SCOTT SIMON, HOST:
The failure of the congressional supercommittee to reach a deal on reducing federal government deficits is being called another example of dysfunction in Washington, D.C. New attention is now focused back on the plan put forth last year by President Obama's bipartisan Deficit Reduction Commission, a blueprint that a number of Democrats and Republicans endorsed. Yesterday, we spoke with Alan Simpson, the former Republican Senator from Wyoming who served as co-chairman of that committee, and asked him why this supercommittee ended in such a super failure.
ALAN SIMPSON: Well, what happened was it was almost loaded for failure. Don't forget, four of the people who were put on the 12 were on our commission and voted against it then. So, I mean, you've got to figure if four of them voted against it in the first go with the commission that Erskine Boles and I co-chaired that they probably weren't going to change their position on the 12. So, there you loaded the commission with a third of it destined for failure. But what happened, the same old story - taxes and entitlements.
SIMON: Well, senator, let me follow-up with you on the matter of taxes, 'cause, of course, you're a lifelong Republican.
SIMON: The Democrats reportedly offered their Republican colleagues on this commission a package nearly identical to the Boles-Simpson plan but it called for only half as much in new taxes. As you note, Republicans still said no. Now, nobody likes taxes, but try to help us understand why so many Republicans are so staunchly opposed.
SIMPSON: Well, you've got Grover Norquist, and he got 95 percent of the Republicans to sign a pledge that under no circumstances that they would ever raise taxes, quote, "without a corresponding cut." Now, he got most of them to sign up, you know, 10, 15 years ago. He is very, very powerful, but what can he do to you? The only thing he can do to you is defeat you for reelection. And if that means more to you than your country and your vote when your country is an extremity, you shouldn't even be in Congress.
SIMON: Well, let me ask you about the man who under the Constitution is supposed to be the most powerful person in America, the president of the United States, President Obama. Has he been enough of a leader on this issue?
SIMPSON: No. And it's disappointing. Let me tell you, I worked with Clinton. I enjoyed Clinton a lot. Had fun with him; he never broke his word. George the first, dear friend; Reagan, Carter, I respected those people and I obviously have a feeling of this is my president and I accepted the role here of co-chair. But he's just sat it out. He left the country when Erskine and I turned in this report. But he did so because if he knew that if he put it out there he would be torn to shreds, which he would have been, by his base. So, he waited. And Paul Ryan, he said, look, if the mastodon in the kitchen is Medicare, then I'm going to deal with Medicare. And it is on automatic pilot.
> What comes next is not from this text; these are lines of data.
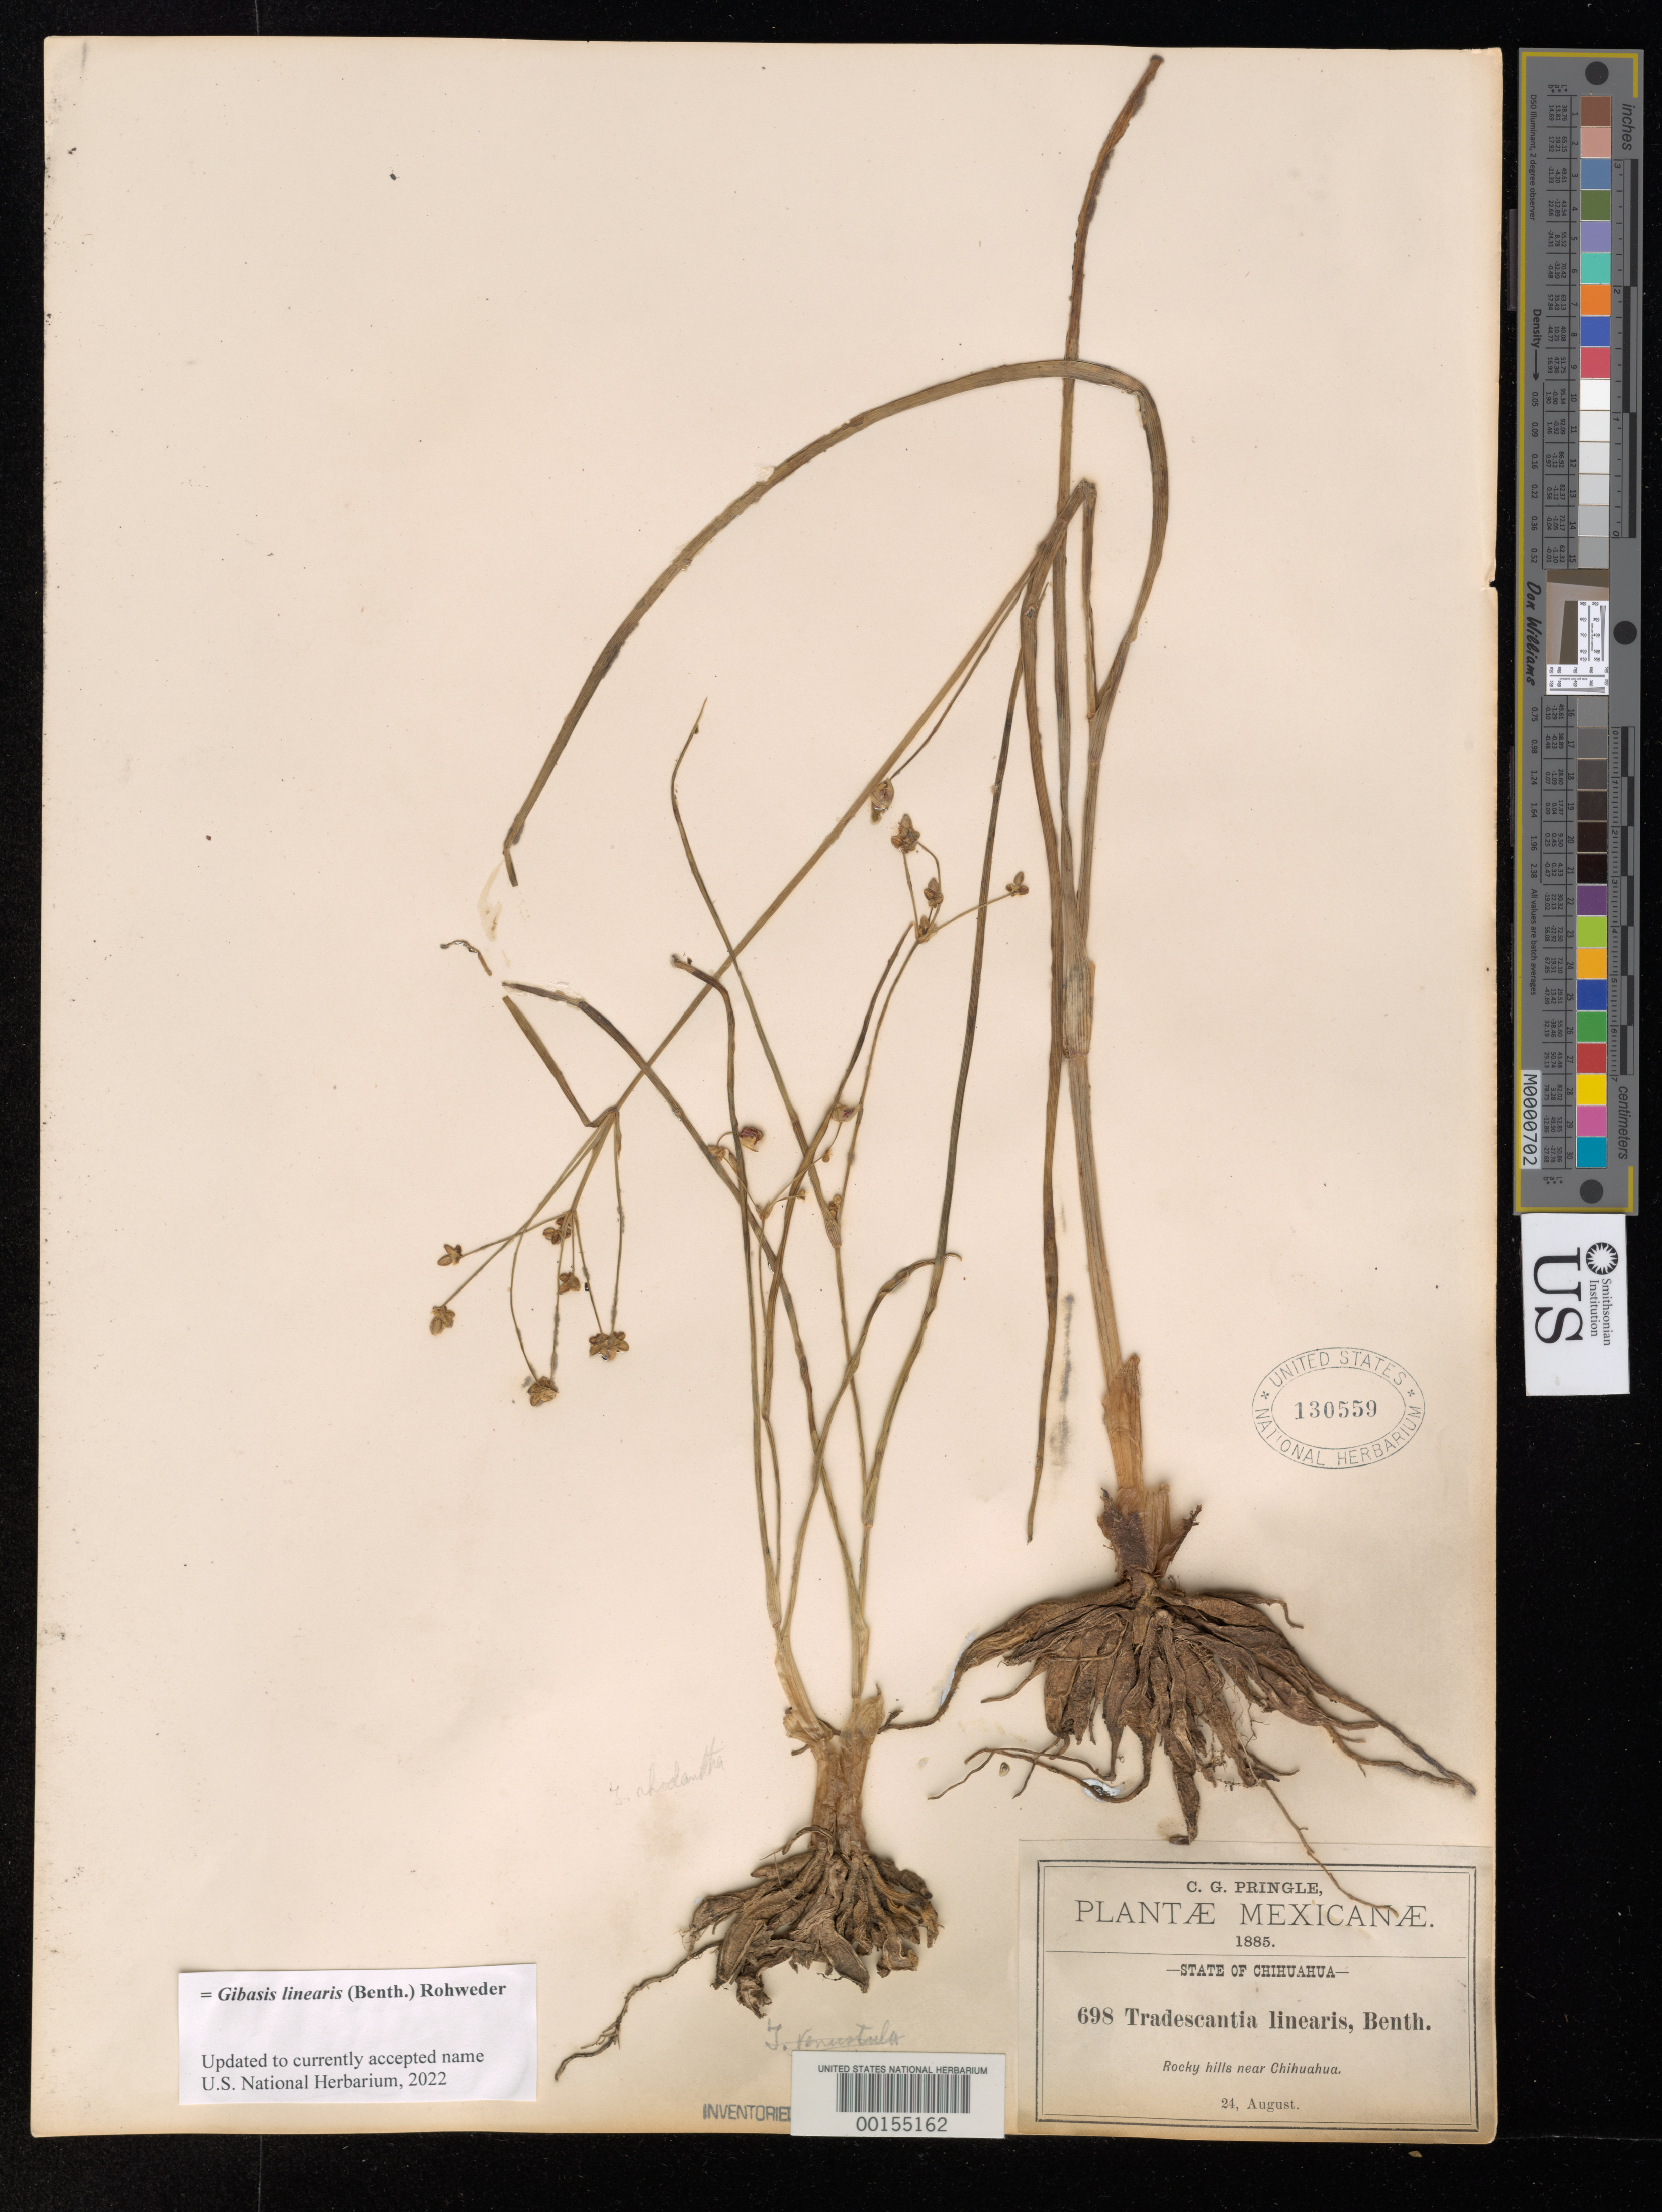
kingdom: Plantae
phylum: Tracheophyta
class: Liliopsida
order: Commelinales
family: Commelinaceae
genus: Gibasis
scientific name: Gibasis linearis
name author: (Benth.) Rohweder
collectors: C. G. Pringle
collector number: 698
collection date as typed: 24 Aug 1885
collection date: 1885-08-24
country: Mexico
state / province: Chihuahua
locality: Near Chihuahua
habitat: Rocky hills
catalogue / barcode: US 130559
It doesn't matter whether you call it Obamacare, Elvis Presley care, I don't care care - it can't work, can't possibly work unless be absolutely honest about that. And so Ryan puts that in and got torn to shreds largely by the White House. So, it's interesting work and it's called politics and it's in full force. But I've never seen it more vicious, I've never seen it more hostile. The word compromise apparently means you're a total wimp if you're a compromiser. The other thing is, for heaven sakes, there are 82 new people who didn't come to govern. They don't care about governing. They care about destroying government.
SIMON: Senator Simpson, is another downgrading of the U.S. credit rating at hand?
SIMPSON: Well, Dick Durbin, give him a lot of credit - he voted for our package. Dick kept asking, where is the tipping point? Now, the tipping point - no need to bring a chart or a PowerPoint with you, you don't know when it comes. And when it comes, it will be swift and it will be the money guys calling the shots. If they say we're going to downgrade you, there's no question but inflation will go up and interest rates will go up and guess who gets hurt the worst? The little guy.
SIMON: You sound frustrated, as frustrated as I've ever heard anybody in a position of influence.
SIMPSON: I'm an American citizen first. I always felt that the party was second to anything I ever did. And so it is frustrating. But I'm more saddened than anything else to see people who worship their party above their role as a U.S. citizen, not a member of the NRA or the AFL-CIO or the AARP or the Teachers - whatever. What the hell is this? And that's where the bearings have come off the wheel and the wheel has come off the car.
SIMON: Former Republican Senator Alan Simpson speaking with us from Cody, Wyoming. Thanks very much.